> **Data provided**:
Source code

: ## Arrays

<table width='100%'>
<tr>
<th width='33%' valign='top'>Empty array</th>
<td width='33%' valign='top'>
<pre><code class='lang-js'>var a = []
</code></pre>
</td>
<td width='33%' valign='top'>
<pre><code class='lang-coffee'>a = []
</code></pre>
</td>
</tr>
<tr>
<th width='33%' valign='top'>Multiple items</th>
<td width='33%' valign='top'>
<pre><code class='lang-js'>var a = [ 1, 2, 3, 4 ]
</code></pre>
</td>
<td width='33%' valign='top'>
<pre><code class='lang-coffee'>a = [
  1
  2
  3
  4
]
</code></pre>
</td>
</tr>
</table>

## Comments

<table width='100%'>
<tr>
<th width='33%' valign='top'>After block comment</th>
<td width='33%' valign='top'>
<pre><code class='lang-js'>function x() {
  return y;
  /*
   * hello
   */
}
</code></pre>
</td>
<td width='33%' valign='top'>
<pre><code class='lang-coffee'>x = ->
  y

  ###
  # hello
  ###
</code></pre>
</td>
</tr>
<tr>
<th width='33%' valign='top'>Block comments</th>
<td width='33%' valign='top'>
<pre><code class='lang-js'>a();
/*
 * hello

> **Exercise details**:
Every single line of the data above must be set down again exactly.

> **Task answer**:
Source code

: ## Arrays

<table width='100%'>
<tr>
<th width='33%' valign='top'>Empty array</th>
<td width='33%' valign='top'>
<pre><code class='lang-js'>var a = []
</code></pre>
</td>
<td width='33%' valign='top'>
<pre><code class='lang-coffee'>a = []
</code></pre>
</td>
</tr>
<tr>
<th width='33%' valign='top'>Multiple items</th>
<td width='33%' valign='top'>
<pre><code class='lang-js'>var a = [ 1, 2, 3, 4 ]
</code></pre>
</td>
<td width='33%' valign='top'>
<pre><code class='lang-coffee'>a = [
  1
  2
  3
  4
]
</code></pre>
</td>
</tr>
</table>

## Comments

<table width='100%'>
<tr>
<th width='33%' valign='top'>After block comment</th>
<td width='33%' valign='top'>
<pre><code class='lang-js'>function x() {
  return y;
  /*
   * hello
   */
}
</code></pre>
</td>
<td width='33%' valign='top'>
<pre><code class='lang-coffee'>x = ->
  y

  ###
  # hello
  ###
</code></pre>
</td>
</tr>
<tr>
<th width='33%' valign='top'>Block comments</th>
<td width='33%' valign='top'>
<pre><code class='lang-js'>a();
/*
 * hello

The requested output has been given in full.